[Stored data entries]
···

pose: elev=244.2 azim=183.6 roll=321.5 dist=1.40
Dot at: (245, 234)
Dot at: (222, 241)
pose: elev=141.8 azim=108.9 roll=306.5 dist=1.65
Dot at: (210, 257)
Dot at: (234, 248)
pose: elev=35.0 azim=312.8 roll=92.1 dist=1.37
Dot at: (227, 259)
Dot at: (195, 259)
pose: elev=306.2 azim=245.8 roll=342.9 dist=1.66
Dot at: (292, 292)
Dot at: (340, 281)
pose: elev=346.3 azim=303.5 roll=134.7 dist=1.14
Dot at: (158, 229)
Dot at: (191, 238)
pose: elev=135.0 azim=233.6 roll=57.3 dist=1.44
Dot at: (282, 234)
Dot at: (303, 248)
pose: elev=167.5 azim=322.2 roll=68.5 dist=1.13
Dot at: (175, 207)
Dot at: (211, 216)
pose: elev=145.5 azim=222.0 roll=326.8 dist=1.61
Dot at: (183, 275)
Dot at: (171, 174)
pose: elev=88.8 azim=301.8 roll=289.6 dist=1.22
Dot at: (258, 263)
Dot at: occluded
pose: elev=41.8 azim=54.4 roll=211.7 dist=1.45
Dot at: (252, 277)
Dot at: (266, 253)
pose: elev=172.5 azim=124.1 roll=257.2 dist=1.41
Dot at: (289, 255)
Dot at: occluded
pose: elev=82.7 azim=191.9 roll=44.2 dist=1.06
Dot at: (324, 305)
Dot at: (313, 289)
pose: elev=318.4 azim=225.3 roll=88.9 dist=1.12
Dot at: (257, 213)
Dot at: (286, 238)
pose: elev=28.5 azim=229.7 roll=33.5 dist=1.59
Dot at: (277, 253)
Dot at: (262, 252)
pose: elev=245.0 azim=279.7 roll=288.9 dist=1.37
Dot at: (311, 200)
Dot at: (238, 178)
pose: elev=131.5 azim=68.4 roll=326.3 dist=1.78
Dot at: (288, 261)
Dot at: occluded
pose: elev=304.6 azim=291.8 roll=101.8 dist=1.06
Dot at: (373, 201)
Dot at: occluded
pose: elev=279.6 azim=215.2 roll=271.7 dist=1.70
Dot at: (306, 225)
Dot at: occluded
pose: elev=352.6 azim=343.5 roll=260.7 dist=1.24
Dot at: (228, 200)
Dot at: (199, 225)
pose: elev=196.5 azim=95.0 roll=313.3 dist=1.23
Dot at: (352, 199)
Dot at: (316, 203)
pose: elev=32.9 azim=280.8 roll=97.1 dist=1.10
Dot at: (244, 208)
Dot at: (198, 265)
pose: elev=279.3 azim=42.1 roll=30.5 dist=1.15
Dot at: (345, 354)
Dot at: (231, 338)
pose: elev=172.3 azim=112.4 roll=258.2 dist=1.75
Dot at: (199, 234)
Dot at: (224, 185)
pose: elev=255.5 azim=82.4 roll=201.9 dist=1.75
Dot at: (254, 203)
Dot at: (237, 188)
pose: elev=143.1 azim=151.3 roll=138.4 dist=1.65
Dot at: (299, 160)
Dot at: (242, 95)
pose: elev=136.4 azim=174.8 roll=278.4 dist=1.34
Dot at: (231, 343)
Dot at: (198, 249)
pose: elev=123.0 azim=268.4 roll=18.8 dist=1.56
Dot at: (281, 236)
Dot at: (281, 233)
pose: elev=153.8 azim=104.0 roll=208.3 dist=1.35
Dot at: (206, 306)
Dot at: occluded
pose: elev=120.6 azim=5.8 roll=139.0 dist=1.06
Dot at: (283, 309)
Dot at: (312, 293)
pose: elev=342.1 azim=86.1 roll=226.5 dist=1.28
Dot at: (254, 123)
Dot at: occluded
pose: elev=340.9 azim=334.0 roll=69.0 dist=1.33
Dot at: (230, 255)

···

Put each line of the items above into a Markdown table with the columns "Row number" and "Item line". Number the rows in order and leave out any blank lines.

| Row number | Item line |
|---|---|
| 1 | pose: elev=244.2 azim=183.6 roll=321.5 dist=1.40 |
| 2 | Dot at: (245, 234) |
| 3 | Dot at: (222, 241) |
| 4 | pose: elev=141.8 azim=108.9 roll=306.5 dist=1.65 |
| 5 | Dot at: (210, 257) |
| 6 | Dot at: (234, 248) |
| 7 | pose: elev=35.0 azim=312.8 roll=92.1 dist=1.37 |
| 8 | Dot at: (227, 259) |
| 9 | Dot at: (195, 259) |
| 10 | pose: elev=306.2 azim=245.8 roll=342.9 dist=1.66 |
| 11 | Dot at: (292, 292) |
| 12 | Dot at: (340, 281) |
| 13 | pose: elev=346.3 azim=303.5 roll=134.7 dist=1.14 |
| 14 | Dot at: (158, 229) |
| 15 | Dot at: (191, 238) |
| 16 | pose: elev=135.0 azim=233.6 roll=57.3 dist=1.44 |
| 17 | Dot at: (282, 234) |
| 18 | Dot at: (303, 248) |
| 19 | pose: elev=167.5 azim=322.2 roll=68.5 dist=1.13 |
| 20 | Dot at: (175, 207) |
| 21 | Dot at: (211, 216) |
| 22 | pose: elev=145.5 azim=222.0 roll=326.8 dist=1.61 |
| 23 | Dot at: (183, 275) |
| 24 | Dot at: (171, 174) |
| 25 | pose: elev=88.8 azim=301.8 roll=289.6 dist=1.22 |
| 26 | Dot at: (258, 263) |
| 27 | Dot at: occluded |
| 28 | pose: elev=41.8 azim=54.4 roll=211.7 dist=1.45 |
| 29 | Dot at: (252, 277) |
| 30 | Dot at: (266, 253) |
| 31 | pose: elev=172.5 azim=124.1 roll=257.2 dist=1.41 |
| 32 | Dot at: (289, 255) |
| 33 | Dot at: occluded |
| 34 | pose: elev=82.7 azim=191.9 roll=44.2 dist=1.06 |
| 35 | Dot at: (324, 305) |
| 36 | Dot at: (313, 289) |
| 37 | pose: elev=318.4 azim=225.3 roll=88.9 dist=1.12 |
| 38 | Dot at: (257, 213) |
| 39 | Dot at: (286, 238) |
| 40 | pose: elev=28.5 azim=229.7 roll=33.5 dist=1.59 |
| 41 | Dot at: (277, 253) |
| 42 | Dot at: (262, 252) |
| 43 | pose: elev=245.0 azim=279.7 roll=288.9 dist=1.37 |
| 44 | Dot at: (311, 200) |
| 45 | Dot at: (238, 178) |
| 46 | pose: elev=131.5 azim=68.4 roll=326.3 dist=1.78 |
| 47 | Dot at: (288, 261) |
| 48 | Dot at: occluded |
| 49 | pose: elev=304.6 azim=291.8 roll=101.8 dist=1.06 |
| 50 | Dot at: (373, 201) |
| 51 | Dot at: occluded |
| 52 | pose: elev=279.6 azim=215.2 roll=271.7 dist=1.70 |
| 53 | Dot at: (306, 225) |
| 54 | Dot at: occluded |
| 55 | pose: elev=352.6 azim=343.5 roll=260.7 dist=1.24 |
| 56 | Dot at: (228, 200) |
| 57 | Dot at: (199, 225) |
| 58 | pose: elev=196.5 azim=95.0 roll=313.3 dist=1.23 |
| 59 | Dot at: (352, 199) |
| 60 | Dot at: (316, 203) |
| 61 | pose: elev=32.9 azim=280.8 roll=97.1 dist=1.10 |
| 62 | Dot at: (244, 208) |
| 63 | Dot at: (198, 265) |
| 64 | pose: elev=279.3 azim=42.1 roll=30.5 dist=1.15 |
| 65 | Dot at: (345, 354) |
| 66 | Dot at: (231, 338) |
| 67 | pose: elev=172.3 azim=112.4 roll=258.2 dist=1.75 |
| 68 | Dot at: (199, 234) |
| 69 | Dot at: (224, 185) |
| 70 | pose: elev=255.5 azim=82.4 roll=201.9 dist=1.75 |
| 71 | Dot at: (254, 203) |
| 72 | Dot at: (237, 188) |
| 73 | pose: elev=143.1 azim=151.3 roll=138.4 dist=1.65 |
| 74 | Dot at: (299, 160) |
| 75 | Dot at: (242, 95) |
| 76 | pose: elev=136.4 azim=174.8 roll=278.4 dist=1.34 |
| 77 | Dot at: (231, 343) |
| 78 | Dot at: (198, 249) |
| 79 | pose: elev=123.0 azim=268.4 roll=18.8 dist=1.56 |
| 80 | Dot at: (281, 236) |
| 81 | Dot at: (281, 233) |
| 82 | pose: elev=153.8 azim=104.0 roll=208.3 dist=1.35 |
| 83 | Dot at: (206, 306) |
| 84 | Dot at: occluded |
| 85 | pose: elev=120.6 azim=5.8 roll=139.0 dist=1.06 |
| 86 | Dot at: (283, 309) |
| 87 | Dot at: (312, 293) |
| 88 | pose: elev=342.1 azim=86.1 roll=226.5 dist=1.28 |
| 89 | Dot at: (254, 123) |
| 90 | Dot at: occluded |
| 91 | pose: elev=340.9 azim=334.0 roll=69.0 dist=1.33 |
| 92 | Dot at: (230, 255) |